Written by a Senior at CSUCI.
As fun and exciting as the seasonal activities can be, many people experience what is called seasonal depression. This is a real thing, and actually very common, with over 3 million diagnoses per year. Also known as ‘Winter depression’ or seasonal affective disorder (SAD), some symptoms may include, “oversleeping, appetite changes, especially a craving for foods high in carbohydrates, weight gain, and tiredness or low energy.” (Mayo Clinic 2017). SAD is most commonly seen in young people, and more commonly in women than in men.
I personally experience SAD each year, particularly when the time changes. In years past I have found I gain weight, avoid friends, my sleep schedule starts getting out of control, and feelings of depression and sadness are much more frequent than what I experience in the summer.
This year I have tried to make some long term changes that I feel that have personally improved my mood and health, and so far my seasonal depression has been much more manageable. I would like to note that this is what works for me personally, but may not be the same for everyone else.

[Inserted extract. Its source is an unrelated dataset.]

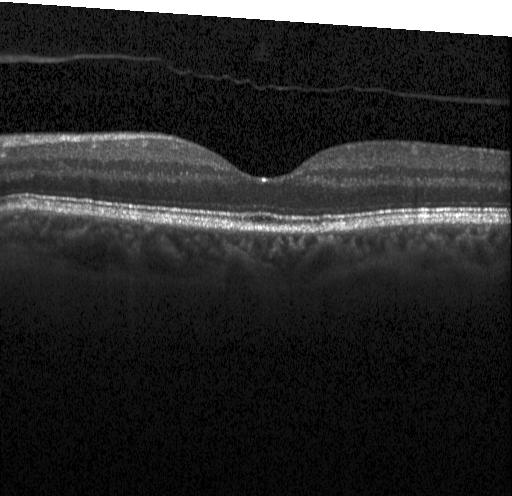

Diagnosis: no CNV, no DME, and no drusen.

First, I get my eating habits under control. I do not diet or count calories, but I make a point to attempt to include some fruits and vegetables in my meals everyday, and drink at least 60 ounces of water. Because it is holiday season, I have no intentions of depriving myself of treats or family meals, but I do try to keep portion sizes in mind. I remember one year I primarily lived off of instant ramen and hot pockets, and I’m sure as you can imagine I felt very sluggish and also gained an unhealthy amount of weight. Another thing I try to do is exercise when possible. Even if it means a brisk 20 minute walk, feeling the fresh air and some sunlight on my skin (or moonlight, if that’s when you choose to work out) always makes me feel better. And, as most people know, exercising raises endorphins or “feel good chemicals.”
Another thing that helps me personally is participating in my hobbies, which for me is sketching and crocheting. It’s fun for me to follow the fanbases of my favorite shows, draw fan arts, and keep up with the rest of the art community on social media. Not only does it brighten my feed and makes me feel good, I also like supporting the artists.

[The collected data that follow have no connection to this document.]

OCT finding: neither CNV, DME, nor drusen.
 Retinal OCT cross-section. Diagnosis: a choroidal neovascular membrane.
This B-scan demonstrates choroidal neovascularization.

Lastly, the biggest thing that helps me with my seasonal depression is my friends and family. I have a tendency to become withdrawn and avoid people and hole up in my room, but I always feel better when my friends are there to support me. Grabbing coffee together, watching a movie, or just having someone by your side even if you two share the silence together is nice. Another good option for those who feel like they may not have people in person to share their time with, are the many online communities that are very kind and welcoming and are fun to converse with and build online relationships with. (Of course I always suggest using caution in regards to the internet. Make sure to use your best judgement and participate in the platforms you think will be most conducive to making friends and enjoying yourself.)

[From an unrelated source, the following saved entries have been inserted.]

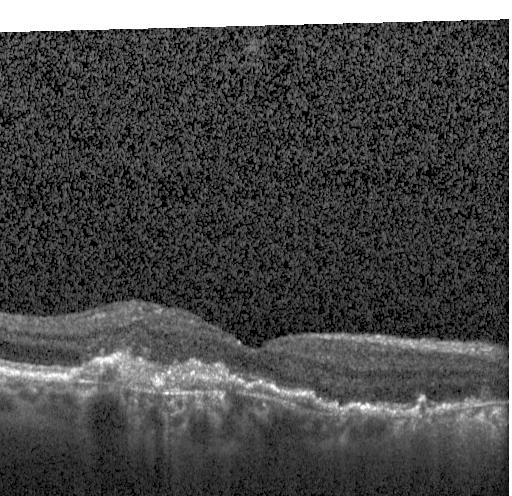 Dx: a choroidal neovascular membrane.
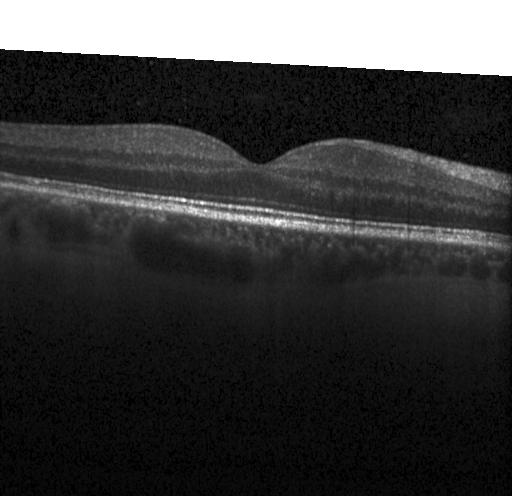

Optical coherence tomography scan; horizontal scan through the fovea; acquired on a Heidelberg Spectralis; spectral-domain optical coherence tomography. Impression: no evidence of CNV, DME, or drusen.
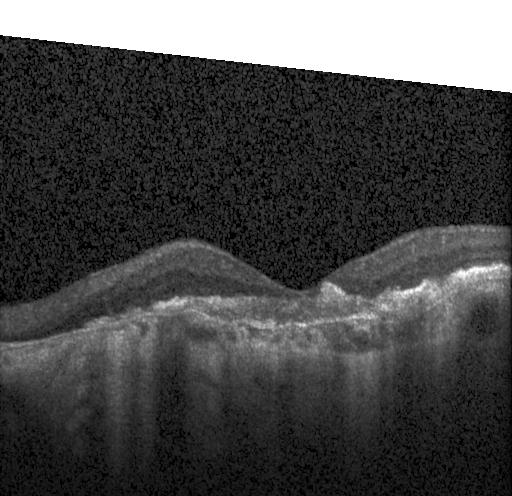

Spectral-domain OCT, macular scan, optical coherence tomography scan
Diagnosis: a choroidal neovascular membrane.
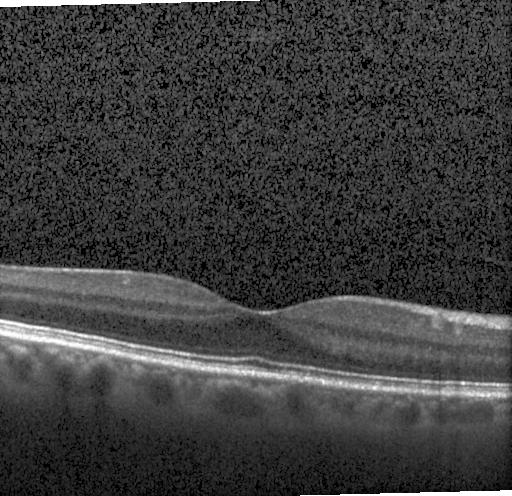
OCT B-scan showing no choroidal neovascularization, diabetic macular edema, or drusen.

Finally, make sure to check in with your doctor. If SAD is left untreated, it can develop with more serious consequences, including, “social withdrawal, school or work problems, substance abuse, other mental health disorders such as anxiety or eating disorders, and suicidal thoughts or behavior” (Mayo Clinic 2017). Make sure to have safe and happy holidays, and make sure you are taking care of yourself during these “darker” days with daylight savings!